C:  "I think the best way to say this is that right now there is sort of a disconnect, because you have a Department of Endocrinology for diabetes, you have a Dept. of Hypertension and Nephrology for high blood pressure, you have a Department of Neurology for strokes, you have a Dept. of Cardiology for the heart problems, and a Dept. of Obesity for people who are overweight.  It's almost as if these are all separate diseases, they all have their separate list of drugs employed, and the patients are taken care by a particular speciality.  But let's take the example of a case where I'm seeing man who weighs 250 lbs. and he's had a heart attack and he really wants to not have any problems with this, and he happens to be not only 250 lbs. and coming out of a heart attack, but he is also diabetic and he also has high blood pressure.   Off we go with a plant-based diet.  Suddenly it's seven months later, and he now weighs 190 lbs. he's no longer obese, his diabetes is gone, his hypertension is gone, and there's no further heart disease, while he's keeping his LDL cholesterol at 80 mg/ dL3.  Where are all those diseases?  They're gone... and where are all those special medication and drugs?  It's all gone away.

Stored items:
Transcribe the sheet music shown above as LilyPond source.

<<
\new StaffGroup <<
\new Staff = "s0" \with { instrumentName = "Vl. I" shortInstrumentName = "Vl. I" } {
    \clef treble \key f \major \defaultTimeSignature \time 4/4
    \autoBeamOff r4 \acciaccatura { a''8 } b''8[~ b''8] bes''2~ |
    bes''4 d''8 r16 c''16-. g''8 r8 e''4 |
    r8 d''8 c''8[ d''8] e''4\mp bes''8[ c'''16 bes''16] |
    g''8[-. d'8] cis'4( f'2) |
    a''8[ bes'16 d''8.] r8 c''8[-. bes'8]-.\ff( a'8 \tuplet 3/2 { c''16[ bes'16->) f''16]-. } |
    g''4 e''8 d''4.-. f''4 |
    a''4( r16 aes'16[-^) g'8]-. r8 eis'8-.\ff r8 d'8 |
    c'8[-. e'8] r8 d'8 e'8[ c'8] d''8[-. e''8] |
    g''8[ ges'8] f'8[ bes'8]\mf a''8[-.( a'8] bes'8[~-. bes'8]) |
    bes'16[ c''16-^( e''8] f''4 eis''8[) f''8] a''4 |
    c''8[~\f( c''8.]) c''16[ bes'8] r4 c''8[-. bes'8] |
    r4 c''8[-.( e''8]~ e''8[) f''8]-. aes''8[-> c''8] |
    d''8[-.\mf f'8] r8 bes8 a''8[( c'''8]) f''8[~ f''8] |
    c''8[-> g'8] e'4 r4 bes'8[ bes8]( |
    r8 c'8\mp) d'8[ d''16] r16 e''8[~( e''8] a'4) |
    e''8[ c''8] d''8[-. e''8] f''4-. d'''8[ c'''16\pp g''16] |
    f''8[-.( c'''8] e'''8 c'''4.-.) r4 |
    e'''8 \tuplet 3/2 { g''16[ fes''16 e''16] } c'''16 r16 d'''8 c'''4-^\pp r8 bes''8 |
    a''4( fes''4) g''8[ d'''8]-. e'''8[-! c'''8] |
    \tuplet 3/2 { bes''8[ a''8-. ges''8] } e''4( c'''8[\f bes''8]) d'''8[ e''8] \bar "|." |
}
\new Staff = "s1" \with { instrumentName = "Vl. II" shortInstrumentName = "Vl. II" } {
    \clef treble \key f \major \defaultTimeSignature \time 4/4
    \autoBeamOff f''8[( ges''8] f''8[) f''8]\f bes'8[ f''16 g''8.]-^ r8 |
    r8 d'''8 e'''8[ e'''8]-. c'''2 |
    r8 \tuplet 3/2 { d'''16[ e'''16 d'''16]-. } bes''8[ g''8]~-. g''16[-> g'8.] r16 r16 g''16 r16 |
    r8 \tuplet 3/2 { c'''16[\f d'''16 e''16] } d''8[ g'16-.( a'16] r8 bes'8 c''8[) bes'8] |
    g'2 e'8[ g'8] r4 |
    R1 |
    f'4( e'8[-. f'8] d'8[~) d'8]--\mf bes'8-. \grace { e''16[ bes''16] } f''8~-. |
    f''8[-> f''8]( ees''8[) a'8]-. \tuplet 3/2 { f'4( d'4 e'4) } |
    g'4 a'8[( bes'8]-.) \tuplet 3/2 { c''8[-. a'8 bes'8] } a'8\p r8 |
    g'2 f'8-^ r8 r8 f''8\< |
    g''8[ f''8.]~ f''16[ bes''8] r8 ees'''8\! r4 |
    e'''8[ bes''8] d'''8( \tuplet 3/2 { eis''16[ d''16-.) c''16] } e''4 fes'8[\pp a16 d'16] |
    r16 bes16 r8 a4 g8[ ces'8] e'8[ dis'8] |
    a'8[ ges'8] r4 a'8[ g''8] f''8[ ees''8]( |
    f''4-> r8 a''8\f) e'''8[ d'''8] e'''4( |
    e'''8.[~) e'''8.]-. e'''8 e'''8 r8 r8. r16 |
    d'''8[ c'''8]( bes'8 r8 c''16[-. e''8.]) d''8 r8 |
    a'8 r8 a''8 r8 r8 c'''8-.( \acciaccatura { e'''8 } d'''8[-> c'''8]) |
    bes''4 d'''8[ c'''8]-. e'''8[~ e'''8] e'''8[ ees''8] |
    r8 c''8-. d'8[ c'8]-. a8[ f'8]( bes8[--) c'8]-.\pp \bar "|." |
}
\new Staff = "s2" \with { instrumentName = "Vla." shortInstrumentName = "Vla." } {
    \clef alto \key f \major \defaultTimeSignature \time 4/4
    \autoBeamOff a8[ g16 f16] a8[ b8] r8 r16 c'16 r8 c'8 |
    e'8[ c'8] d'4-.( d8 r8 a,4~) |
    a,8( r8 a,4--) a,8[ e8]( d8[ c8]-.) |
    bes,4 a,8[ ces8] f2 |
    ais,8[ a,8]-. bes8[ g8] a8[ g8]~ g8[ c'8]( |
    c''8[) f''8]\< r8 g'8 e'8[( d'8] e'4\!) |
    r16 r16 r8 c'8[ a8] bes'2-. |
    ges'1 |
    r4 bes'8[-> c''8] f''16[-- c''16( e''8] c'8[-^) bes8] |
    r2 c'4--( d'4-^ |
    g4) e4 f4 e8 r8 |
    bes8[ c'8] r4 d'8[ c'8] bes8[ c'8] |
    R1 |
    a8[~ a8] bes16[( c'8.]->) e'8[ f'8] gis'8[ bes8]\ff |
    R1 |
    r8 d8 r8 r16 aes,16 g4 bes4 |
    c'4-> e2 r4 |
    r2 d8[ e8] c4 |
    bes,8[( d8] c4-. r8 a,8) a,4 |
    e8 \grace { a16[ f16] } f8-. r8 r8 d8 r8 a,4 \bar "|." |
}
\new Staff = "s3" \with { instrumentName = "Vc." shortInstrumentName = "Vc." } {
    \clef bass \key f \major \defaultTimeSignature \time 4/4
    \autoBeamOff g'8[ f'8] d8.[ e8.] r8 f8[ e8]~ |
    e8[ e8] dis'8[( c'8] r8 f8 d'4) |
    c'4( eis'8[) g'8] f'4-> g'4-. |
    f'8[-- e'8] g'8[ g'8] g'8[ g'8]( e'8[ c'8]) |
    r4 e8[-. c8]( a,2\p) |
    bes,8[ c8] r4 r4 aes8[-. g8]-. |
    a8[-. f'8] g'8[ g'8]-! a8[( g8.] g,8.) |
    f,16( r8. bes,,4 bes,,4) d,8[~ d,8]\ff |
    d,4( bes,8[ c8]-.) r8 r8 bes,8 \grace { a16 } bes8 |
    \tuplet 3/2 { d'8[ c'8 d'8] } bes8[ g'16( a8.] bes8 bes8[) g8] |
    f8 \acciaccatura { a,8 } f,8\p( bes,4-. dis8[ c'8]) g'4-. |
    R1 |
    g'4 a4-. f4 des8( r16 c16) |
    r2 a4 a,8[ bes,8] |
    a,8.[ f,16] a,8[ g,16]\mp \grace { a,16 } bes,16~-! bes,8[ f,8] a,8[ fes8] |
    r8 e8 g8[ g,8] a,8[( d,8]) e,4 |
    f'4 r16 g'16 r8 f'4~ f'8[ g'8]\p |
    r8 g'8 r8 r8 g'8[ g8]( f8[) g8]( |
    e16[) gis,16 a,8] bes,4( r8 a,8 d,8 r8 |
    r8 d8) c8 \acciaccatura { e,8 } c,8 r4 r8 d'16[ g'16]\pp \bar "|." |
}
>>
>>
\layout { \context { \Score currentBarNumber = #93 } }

PROBLEM: Can you continue the interview passage on separate medical specialties and a plant-based diet, starting right after its last sentence? These rows have no connection to the interview passage.

EXPECTED OUTPUT:
When we eat the Traditional Western Diet, those foods:  the meat, cheese, butter, eggs, beef, thick oils, desserts, gravies, sauces --- somehow marinate our delicate cellular structures, and that marinating process ends up with enough injury and multiple hits to our cellular structure that over the decades, those accumulated hits become what we as physicians will now declare a disease."